Комната была обставлена по-спартански. Ни картин, ни радиоприемника, ни телевизора, лишь кресло, несколько книжных полок и письменный стол в дальнем конце у окна, из которого открывался вид на долину. Пока Макс наливал мне херес, я поднялся из кресла и подошел к окну, хотя меня интересовал вовсе не ландшафт – внимание мое привлекли стоявшие на столе фотографии в рамках. На большинстве из них Чарли был один, на двух – с отцом. Я поднес одну к свету. Макс подошел, подал мне херес, и мы вдвоем смотрели на его сына. Я пробормотал, что там нет ни единой фотографии Стеллы.
Макс вздохнул, жестом предложил мне сесть в кресло и повернул рабочий стул так, чтобы сидеть лицом ко мне.
– Да, – произнес он, – Стеллы нет.
Я сказал ему, что не вижу смысла ходить вокруг да около, и заговорил о том, ради чего приехал. Он почти не удивился. Я знаю, что происходит с такими психиатрами, как Макс, людьми, потерпевшими жестокое крушение в жизни.

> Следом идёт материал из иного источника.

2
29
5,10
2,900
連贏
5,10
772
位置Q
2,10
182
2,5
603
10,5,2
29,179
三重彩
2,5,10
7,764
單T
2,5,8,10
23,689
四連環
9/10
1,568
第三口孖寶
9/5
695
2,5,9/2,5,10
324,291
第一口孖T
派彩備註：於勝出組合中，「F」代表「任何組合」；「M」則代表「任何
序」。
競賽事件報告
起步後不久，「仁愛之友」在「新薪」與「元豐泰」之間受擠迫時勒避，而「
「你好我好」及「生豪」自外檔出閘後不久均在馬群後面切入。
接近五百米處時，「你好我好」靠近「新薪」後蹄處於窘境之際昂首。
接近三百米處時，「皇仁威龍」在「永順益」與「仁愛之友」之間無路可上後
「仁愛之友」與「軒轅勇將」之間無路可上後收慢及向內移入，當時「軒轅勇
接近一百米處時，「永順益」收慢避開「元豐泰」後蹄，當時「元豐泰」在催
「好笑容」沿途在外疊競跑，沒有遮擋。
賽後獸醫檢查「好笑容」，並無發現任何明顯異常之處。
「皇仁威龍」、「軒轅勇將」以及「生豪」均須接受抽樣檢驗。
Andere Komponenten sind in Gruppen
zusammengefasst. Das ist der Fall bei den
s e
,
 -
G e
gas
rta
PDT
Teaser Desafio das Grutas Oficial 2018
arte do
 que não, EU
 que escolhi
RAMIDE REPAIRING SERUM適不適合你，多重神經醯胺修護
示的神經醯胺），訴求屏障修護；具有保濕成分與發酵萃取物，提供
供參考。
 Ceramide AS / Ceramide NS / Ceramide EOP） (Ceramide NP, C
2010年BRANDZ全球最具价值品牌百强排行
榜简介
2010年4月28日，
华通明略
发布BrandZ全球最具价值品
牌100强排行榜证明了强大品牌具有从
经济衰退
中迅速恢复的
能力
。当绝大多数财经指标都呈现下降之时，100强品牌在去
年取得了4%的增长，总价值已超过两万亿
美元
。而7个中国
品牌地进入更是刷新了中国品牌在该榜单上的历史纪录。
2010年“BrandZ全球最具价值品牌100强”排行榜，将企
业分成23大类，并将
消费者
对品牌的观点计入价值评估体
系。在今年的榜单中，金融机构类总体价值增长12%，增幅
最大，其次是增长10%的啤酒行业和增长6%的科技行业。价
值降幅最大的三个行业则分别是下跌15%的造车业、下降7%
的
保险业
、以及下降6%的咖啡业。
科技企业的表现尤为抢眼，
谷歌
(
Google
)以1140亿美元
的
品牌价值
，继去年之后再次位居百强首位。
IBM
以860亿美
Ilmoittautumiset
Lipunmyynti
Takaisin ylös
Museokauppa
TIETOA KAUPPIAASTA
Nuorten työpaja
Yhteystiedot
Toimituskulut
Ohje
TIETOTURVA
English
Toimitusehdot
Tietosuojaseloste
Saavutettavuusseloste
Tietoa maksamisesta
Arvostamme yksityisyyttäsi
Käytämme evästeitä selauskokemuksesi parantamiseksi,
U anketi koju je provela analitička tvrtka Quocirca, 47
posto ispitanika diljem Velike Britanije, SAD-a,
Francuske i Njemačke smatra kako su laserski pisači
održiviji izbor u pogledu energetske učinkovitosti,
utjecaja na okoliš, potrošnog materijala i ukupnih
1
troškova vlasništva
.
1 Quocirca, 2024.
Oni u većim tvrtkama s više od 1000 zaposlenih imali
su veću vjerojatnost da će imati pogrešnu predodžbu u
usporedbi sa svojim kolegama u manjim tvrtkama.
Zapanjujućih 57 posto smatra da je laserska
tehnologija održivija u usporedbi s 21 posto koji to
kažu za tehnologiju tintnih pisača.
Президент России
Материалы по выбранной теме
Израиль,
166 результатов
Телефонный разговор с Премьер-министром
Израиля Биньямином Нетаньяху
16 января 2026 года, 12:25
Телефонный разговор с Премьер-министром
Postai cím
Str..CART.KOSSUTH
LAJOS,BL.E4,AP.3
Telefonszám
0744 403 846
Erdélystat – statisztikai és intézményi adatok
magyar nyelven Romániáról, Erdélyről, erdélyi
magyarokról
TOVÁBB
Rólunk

Для них собственное страдание становится источником наслаждения; в каждой провинциальной больнице есть по меньшей мере один такой. Они продолжают работать, добросовестно, а то и энергично, но согбены тяжким бременем переживаний, как собственных, так и пациентов. Утрачивают непосредственность и чувство юмора, реагируют на патологию очень остро, не могут дистанцироваться от того, что ежедневно видят и слышат в палатах. Стирают грань между болезнью и здравомыслием и страдают, подобно Христу, за все человечество. Стать прежними они уже не могут и начинают штудировать философию, обычно мистического характера. Таким стал Макс. С мрачным, озабоченным видом он сказал, что полагает, Стелла идет на поправку, и я вкратце обрисовал ему клиническую картину.